→ Instructions for the task:
Please restate the data word for word, leaving out no line.

→ Given data:
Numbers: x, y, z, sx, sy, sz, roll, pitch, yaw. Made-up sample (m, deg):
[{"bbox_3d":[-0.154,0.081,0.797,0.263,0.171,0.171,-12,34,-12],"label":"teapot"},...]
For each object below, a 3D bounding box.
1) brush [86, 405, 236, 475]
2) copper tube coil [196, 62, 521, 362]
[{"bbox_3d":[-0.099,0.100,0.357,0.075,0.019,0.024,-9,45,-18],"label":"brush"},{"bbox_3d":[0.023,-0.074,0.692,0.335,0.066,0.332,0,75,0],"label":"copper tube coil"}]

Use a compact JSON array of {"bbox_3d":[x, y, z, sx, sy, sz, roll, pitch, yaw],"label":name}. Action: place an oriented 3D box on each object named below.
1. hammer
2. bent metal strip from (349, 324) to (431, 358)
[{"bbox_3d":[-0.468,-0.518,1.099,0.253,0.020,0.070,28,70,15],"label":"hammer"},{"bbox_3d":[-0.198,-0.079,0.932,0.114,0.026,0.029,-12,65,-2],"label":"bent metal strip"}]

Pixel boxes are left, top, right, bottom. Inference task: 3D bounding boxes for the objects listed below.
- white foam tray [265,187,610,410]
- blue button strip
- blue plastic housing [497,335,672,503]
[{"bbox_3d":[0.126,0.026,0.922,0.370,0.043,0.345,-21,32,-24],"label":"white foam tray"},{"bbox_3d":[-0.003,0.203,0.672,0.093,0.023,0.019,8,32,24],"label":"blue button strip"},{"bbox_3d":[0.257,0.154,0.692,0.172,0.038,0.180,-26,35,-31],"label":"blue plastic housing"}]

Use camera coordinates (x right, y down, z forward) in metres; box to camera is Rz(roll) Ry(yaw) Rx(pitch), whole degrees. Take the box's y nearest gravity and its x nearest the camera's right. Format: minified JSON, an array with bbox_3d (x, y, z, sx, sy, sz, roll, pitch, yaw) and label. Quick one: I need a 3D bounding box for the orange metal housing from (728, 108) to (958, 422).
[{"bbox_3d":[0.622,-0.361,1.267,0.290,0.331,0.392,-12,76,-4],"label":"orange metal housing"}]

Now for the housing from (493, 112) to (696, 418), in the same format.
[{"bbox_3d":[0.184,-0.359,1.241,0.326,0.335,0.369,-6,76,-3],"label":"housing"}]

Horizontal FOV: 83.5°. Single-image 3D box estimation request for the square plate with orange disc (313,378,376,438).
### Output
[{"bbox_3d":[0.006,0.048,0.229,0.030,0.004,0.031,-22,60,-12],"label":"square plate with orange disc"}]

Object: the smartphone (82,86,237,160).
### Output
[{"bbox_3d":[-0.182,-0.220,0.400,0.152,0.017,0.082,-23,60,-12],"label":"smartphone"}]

→ Finished task:
Numbers: x, y, z, sx, sy, sz, roll, pitch, yaw. Made-up sample (m, deg):
[{"bbox_3d":[-0.154,0.081,0.797,0.263,0.171,0.171,-12,34,-12],"label":"teapot"},...]
For each object below, a 3D bounding box.
1) brush [86, 405, 236, 475]
2) copper tube coil [196, 62, 521, 362]
[{"bbox_3d":[-0.099,0.100,0.357,0.075,0.019,0.024,-9,45,-18],"label":"brush"},{"bbox_3d":[0.023,-0.074,0.692,0.335,0.066,0.332,0,75,0],"label":"copper tube coil"}]

Use a compact JSON array of {"bbox_3d":[x, y, z, sx, sy, sz, roll, pitch, yaw],"label":name}. Action: place an oriented 3D box on each object named below.
1. hammer
2. bent metal strip from (349, 324) to (431, 358)
[{"bbox_3d":[-0.468,-0.518,1.099,0.253,0.020,0.070,28,70,15],"label":"hammer"},{"bbox_3d":[-0.198,-0.079,0.932,0.114,0.026,0.029,-12,65,-2],"label":"bent metal strip"}]

Pixel boxes are left, top, right, bottom. Inference task: 3D bounding boxes for the objects listed below.
- white foam tray [265,187,610,410]
- blue button strip
- blue plastic housing [497,335,672,503]
[{"bbox_3d":[0.126,0.026,0.922,0.370,0.043,0.345,-21,32,-24],"label":"white foam tray"},{"bbox_3d":[-0.003,0.203,0.672,0.093,0.023,0.019,8,32,24],"label":"blue button strip"},{"bbox_3d":[0.257,0.154,0.692,0.172,0.038,0.180,-26,35,-31],"label":"blue plastic housing"}]

Use camera coordinates (x right, y down, z forward) in metres; box to camera is Rz(roll) Ry(yaw) Rx(pitch), whole degrees. Take the box's y nearest gravity and its x nearest the camera's right. Format: minified JSON, an array with bbox_3d (x, y, z, sx, sy, sz, roll, pitch, yaw) and label. Quick one: I need a 3D bounding box for the orange metal housing from (728, 108) to (958, 422).
[{"bbox_3d":[0.622,-0.361,1.267,0.290,0.331,0.392,-12,76,-4],"label":"orange metal housing"}]

Now for the housing from (493, 112) to (696, 418), in the same format.
[{"bbox_3d":[0.184,-0.359,1.241,0.326,0.335,0.369,-6,76,-3],"label":"housing"}]

Horizontal FOV: 83.5°. Single-image 3D box estimation request for the square plate with orange disc (313,378,376,438).
### Output
[{"bbox_3d":[0.006,0.048,0.229,0.030,0.004,0.031,-22,60,-12],"label":"square plate with orange disc"}]

Object: the smartphone (82,86,237,160).
### Output
[{"bbox_3d":[-0.182,-0.220,0.400,0.152,0.017,0.082,-23,60,-12],"label":"smartphone"}]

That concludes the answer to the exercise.